#### [PROVIDED PASSAGE]
━━━━━━━━━━━━━━━━━━━━━━━━━━━━━━

This paper builds upon the basic model structure of the recent YOLOv6 [28] and optimizes its backbone and neck layers to better suit the characteristics of underwater datasets, which is named YOLOv6-ESG. The main contributions of this paper are as follows:

This paper employs a more efficient lightweight network, EfficientNetv2 [29], and further integrates it with lightweight convolution (ODConv [30]) to rebuild the backbone network. This approach significantly reduces the number of parameters and floating-point operations of the model.
In response to the problems of poor underwater image quality, low resolution, and difficulty in detecting small seafood, the SPD-Conv [31] (space-to-depth and non-strided convolution) module is utilized to further improve the detection accuracy of underwater objects.
This paper incorporates the lightweight GSConv [32] and VoVGSCSP [32] modules as basic building blocks for the neck layer of YOLOv6-ESG. The experimental results demonstrate that this approach can effectively balance the accuracy and speed of the model, highlighting the effectiveness of these modules in the proposed model.

━━━━━━━━━━━━━━━━━━━━━━━━━━━━━━

#### [DATASET CONTENT]
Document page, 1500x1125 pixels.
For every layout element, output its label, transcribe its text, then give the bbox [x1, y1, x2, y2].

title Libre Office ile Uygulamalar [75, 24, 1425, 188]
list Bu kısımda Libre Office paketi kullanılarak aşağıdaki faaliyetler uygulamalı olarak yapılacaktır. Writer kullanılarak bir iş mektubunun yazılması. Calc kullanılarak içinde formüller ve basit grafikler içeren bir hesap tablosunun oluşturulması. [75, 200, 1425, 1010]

━━━━━━━━━━━━━━━━━━━━━━━━━━━━━━

#### [WHAT YOU WILL DO]
(1) Answer these questions about the YOLOv6-ESG passage:
(a) Which lightweight network is combined with ODConv to rebuild the backbone?
(b) What does the abbreviation SPD-Conv stand for?
(c) Which two modules serve as basic building blocks for the neck layer?
(2) Write the next part of the passage on YOLOv6-ESG, picking up after its final sentence.

#### [THE REPLIES]
(1)
(a) EfficientNetv2
(b) Space-to-depth and non-strided convolution
(c) GSConv and VoVGSCSP

(2)
During the training phase, a more efficient Adan [33] optimizer is used, which requires only half of the computing resources to achieve the optimal performance of the current model. This approach can further improve the detection accuracy of the model under the same computing resources.
Through the analysis of experimental results before and after model improvement, as well as comparisons with some of the current mainstream object detection algorithms, the effectiveness of the proposed model has been verified.

2. The YOLOv6 Model

The YOLOv6 model is a one-stage object detection model proposed by the Meituan Visual Intelligence Department in 2022. Compared with the former YOLO series, it has certain advantages on detection accuracy and inference efficiency. It builds on the previous YOLO series networks by redesigning the backbone and neck layers, as well as modifying the head layer. Along with the optimization of the network structure, the model also adopts a more streamlined anchor-free detection method and the SimOTA label allocation strategy in the training strategy. The YOLOv6 model consists of five basic models: YOLOv6s, YOLOv6t, YOLOv6m, YOLOv6n, and YOLOv6l. In terms of the detection performance on the dataset studied in this paper, the YOLOv6l model is selected as the basis for optimization.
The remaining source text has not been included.